Alors, ce qui surprend le plus, et  ce qui caractérise en propre le théâtre de Castellucci, c’est la stricte et cruelle[1] séparation de l’impression et de la raison, de l’émotion et de la pensée, du ventre et du cerveau, avec laquelle il ne transige pas. C’est là sa portée la plus immédiate, la plus patente, la plus terrible aussi. Castellucci décrit moins quelque chose, un mythe ou une histoire, un paysage ou un corps singulier, quel qu’il soit, qu’il ne parcourt cet écart. Ce n’est pas un discours, c’est l’expérience d’un inconciliable; l’exploration d’un pays où les images sont détachées des corps. Dans ce théâtre, les symboles restent vides de sens; ils obligent et contraignent mais n’expliquent rien. Ils sont comme flottants dans l’attente d’un sens qui ne viendra jamais, tant l’interprétation sera toujours multiple et permanente. Ils sont pouvoir sur l’imaginaire et mise en forme de l’imaginaire, arrachés aux mythes qui les articulent dans la vie courante.
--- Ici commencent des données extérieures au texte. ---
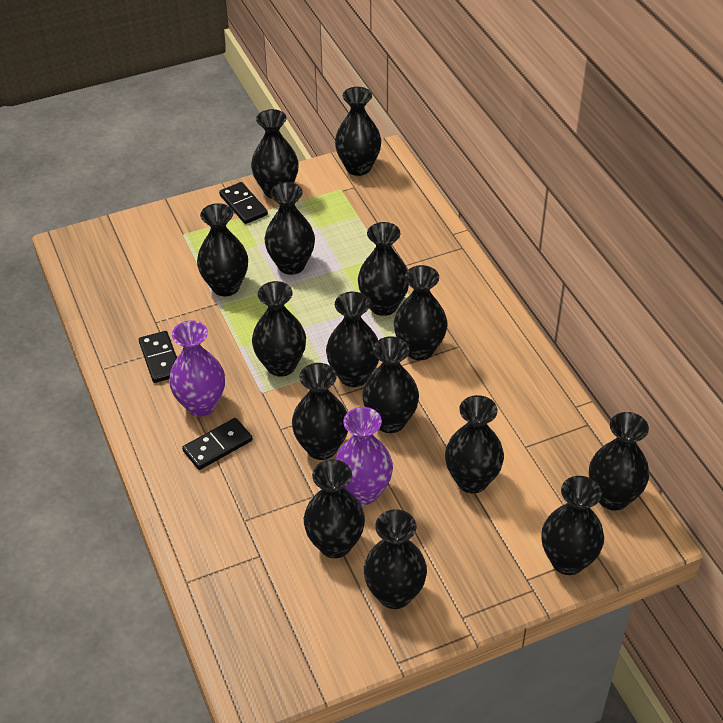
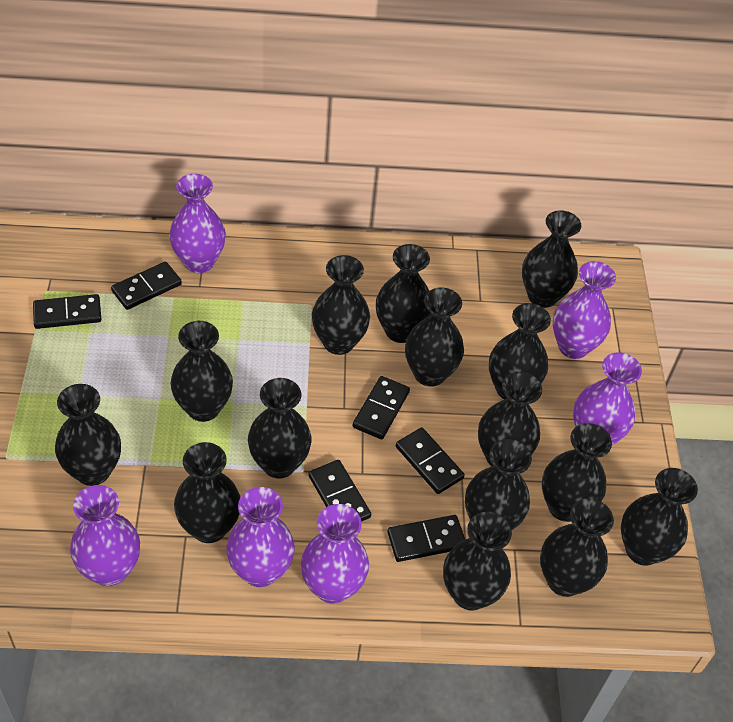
black domino: [139,331,177,383] [182,418,252,470] [219,182,268,224] = 3 -> [33,294,101,329] [111,261,182,310] [308,460,371,522] [352,376,410,439] [387,515,465,562] [396,427,465,494] = 6
purple vase: [169,320,225,417] [335,407,393,505] = 2 -> [70,485,140,586] [169,174,226,273] [226,487,295,587] [301,504,369,604] [553,261,616,359] [573,352,642,445] = 6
Face à l’immédiateté fluide de la télévision, de l’information, mais aussi, aujourd’hui, à la politique de l’immédiateté, du pathos et des certitudes pathétiques, du grand retour de la propagande affirmée – elle se cachait comme elle pouvait ces derniers temps, elle envahit tous les discours aujourd’hui – un tel théâtre relance l’exigence de l’imaginaire, rappelle l’autoritarisme des discours et des symboles, questionne ce qui peut nous lier, en le plaçant non pas au delà des mots, mais en dehors des mots, dans la puissance même de la vie. Il exige que les pensées, les idées, et aussi bien les politiques, s’inventent devant le grand mouvement de l’existence et non dans la transmission de ses violences, de ses symboles, de ses autorités et de ses pouvoirs. Théâtre vital, il rappelle que l’imaginaire est du côté du vivant, et que la pensée est force de mort et d’autoritarisme si elle n’est pas inquiète de la vie plutôt que de ses propres symboles, certitudes et autorités, si la pensée est force de mort si elle suit moins le mouvement de la vie, de ses nécessités et de ses hasards, que sa capacité à séparer les êtres les uns des autres.

 

[1] Cruelle au sens d’Artaud – moins une cruauté sanglante qu’une rigueur morale radicale à s’interdire toute facilité, une éternelle exigence envers soi.